Der Unabhängige Beauftragte für Fragen des sexuellen Kindesmissbrauchs der Bundesregierung selbst, Johannes-Wilhelm Rörig, ist ebenfalls nicht zufrieden mit den bisherigen Bemühungen der evangelischen Kirche. Auch er kritisierte ihren Aufarbeitungsprozess im Deutschlandfunk – und nannte ausgerechnet die katholische Kirche als positives Beispiel: sie sieht er in einer "Vorreiterrolle", während die Protestanten noch Nachholbedarf hätten. Er begründet seine Sichtweise damit, dass die Deutsche Bischofskonferenz mit ihm eine gemeinsame Erklärung über verbindliche Kriterien und Standards für die Missbrauchsaufarbeitung unterzeichnet habe, von evangelischer Seite gebe es lediglich eine Absichtserklärung ("Letter of Intent").

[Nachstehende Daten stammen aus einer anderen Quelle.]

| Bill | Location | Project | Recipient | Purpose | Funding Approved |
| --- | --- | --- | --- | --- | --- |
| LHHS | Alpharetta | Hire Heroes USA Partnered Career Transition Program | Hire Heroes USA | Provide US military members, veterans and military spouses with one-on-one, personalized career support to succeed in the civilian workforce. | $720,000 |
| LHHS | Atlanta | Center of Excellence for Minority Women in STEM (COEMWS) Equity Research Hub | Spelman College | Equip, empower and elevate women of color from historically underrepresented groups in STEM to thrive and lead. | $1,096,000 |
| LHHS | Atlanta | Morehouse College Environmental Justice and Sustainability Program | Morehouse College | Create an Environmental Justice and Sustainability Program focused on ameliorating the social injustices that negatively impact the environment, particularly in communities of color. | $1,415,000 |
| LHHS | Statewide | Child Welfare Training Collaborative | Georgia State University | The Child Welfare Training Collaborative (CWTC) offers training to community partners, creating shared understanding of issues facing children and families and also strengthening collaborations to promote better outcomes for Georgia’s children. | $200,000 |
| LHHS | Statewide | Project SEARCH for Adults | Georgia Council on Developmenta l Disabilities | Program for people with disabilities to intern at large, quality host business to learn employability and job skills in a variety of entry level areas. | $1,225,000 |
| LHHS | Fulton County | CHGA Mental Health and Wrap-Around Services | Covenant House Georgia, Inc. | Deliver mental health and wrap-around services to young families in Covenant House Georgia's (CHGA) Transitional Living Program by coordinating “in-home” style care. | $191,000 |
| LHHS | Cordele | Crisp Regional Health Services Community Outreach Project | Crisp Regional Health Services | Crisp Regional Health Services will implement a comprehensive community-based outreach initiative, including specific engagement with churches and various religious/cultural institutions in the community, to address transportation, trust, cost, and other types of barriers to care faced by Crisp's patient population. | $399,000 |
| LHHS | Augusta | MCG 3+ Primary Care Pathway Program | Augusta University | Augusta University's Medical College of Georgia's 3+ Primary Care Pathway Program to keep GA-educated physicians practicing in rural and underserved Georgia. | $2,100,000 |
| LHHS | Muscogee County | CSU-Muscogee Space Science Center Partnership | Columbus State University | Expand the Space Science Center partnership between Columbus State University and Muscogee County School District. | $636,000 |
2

Auch an einem anderen Instrument der EKD aus ihrem "umfassenden Maßnahmenpaket", wie es in der genannten Pressemitteilung stolz heißt, lässt Kerstin Claus kein gutes Haar. Bei der "Zentralen Anlaufstelle.help" werde man lediglich an die jeweilige Meldestelle der zuständigen Landeskirche weiterverwiesen – also an innerkirchliche Strukturen. Den Titel "Zentrale Anlaufstelle" finde sie "anmaßend" und diese sei "nicht hilfreich", sagte sie im Deutschlandfunk-Interview. Sie wisse nicht, ob hier den Betroffenen oder der Landeskirche geholfen werde, die nun endlich eine Anlaufstelle vorweisen könne.

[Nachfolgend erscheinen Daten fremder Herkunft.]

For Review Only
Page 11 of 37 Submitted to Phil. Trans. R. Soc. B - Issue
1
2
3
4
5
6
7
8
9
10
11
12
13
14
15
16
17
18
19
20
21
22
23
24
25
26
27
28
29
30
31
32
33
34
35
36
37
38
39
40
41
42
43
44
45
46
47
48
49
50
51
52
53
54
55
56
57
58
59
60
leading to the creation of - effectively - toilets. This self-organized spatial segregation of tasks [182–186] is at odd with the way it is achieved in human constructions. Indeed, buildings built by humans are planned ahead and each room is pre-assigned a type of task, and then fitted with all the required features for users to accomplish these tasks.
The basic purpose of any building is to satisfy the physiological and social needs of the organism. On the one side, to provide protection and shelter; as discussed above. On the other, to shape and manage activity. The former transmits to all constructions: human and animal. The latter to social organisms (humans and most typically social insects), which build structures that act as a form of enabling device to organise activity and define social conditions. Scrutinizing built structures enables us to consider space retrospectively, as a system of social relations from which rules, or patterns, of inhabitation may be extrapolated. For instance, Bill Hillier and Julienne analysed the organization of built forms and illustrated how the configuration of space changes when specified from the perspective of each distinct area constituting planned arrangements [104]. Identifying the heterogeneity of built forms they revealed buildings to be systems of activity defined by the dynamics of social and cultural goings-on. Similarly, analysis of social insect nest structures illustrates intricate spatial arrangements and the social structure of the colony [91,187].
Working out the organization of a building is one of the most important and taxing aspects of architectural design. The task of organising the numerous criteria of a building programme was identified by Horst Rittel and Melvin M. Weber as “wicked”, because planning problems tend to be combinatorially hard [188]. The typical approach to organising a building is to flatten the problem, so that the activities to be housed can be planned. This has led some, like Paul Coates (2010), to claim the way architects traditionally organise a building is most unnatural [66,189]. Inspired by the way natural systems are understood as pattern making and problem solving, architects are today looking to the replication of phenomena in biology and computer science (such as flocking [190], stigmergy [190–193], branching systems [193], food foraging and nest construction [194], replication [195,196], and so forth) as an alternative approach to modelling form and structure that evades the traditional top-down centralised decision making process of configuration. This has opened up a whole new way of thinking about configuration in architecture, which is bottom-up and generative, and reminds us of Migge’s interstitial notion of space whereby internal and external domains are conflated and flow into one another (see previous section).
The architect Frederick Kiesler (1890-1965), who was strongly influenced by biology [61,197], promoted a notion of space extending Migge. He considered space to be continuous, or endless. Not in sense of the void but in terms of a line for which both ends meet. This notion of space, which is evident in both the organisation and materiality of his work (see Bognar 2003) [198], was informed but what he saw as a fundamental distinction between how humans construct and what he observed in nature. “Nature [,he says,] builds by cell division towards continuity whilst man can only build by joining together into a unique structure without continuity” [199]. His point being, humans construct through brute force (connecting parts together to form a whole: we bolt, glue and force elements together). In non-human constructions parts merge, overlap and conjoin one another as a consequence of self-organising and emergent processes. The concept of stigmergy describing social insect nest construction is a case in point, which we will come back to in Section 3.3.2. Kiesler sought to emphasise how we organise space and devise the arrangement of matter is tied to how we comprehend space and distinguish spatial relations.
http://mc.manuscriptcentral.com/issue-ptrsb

Beide Kirchen bedienen sich der gleichen Ausreden
Womit sich die evangelische Kirche noch schwertut, sind Entschädigungszahlungen. Hier lassen sich einige Parallelen zu den Katholiken feststellen: Zum einen die Bezeichnung als "Zahlungen in Anerkennung des Leids", zum anderen die vorgebrachte Begründung dafür, dass diese Zahlungen nicht höher ausfallen. Man wolle die Opfer nicht unnötig durch Feststellungsverfahren belasten und das ihnen Zugefügte könne man ohnehin nicht mit Geld aufwiegen. Praktisch an dieser Begründung ist vor allem, dass man mit ihr Geld sparen kann. Wäre nämlich die katholische Kirche im Frühjahr den Forderungen einer von ihr eingesetzten Arbeitsgruppe gefolgt, hätte sie das bis zu einer Milliarde Euro kosten können. Stattdessen einigte man sich auf "individuell festgelegte Einmalzahlungen" im Bereich von 5.000 bis 50.000 Euro, die von der zuständigen Diözese oder dem jeweiligen Orden zu leisten seien.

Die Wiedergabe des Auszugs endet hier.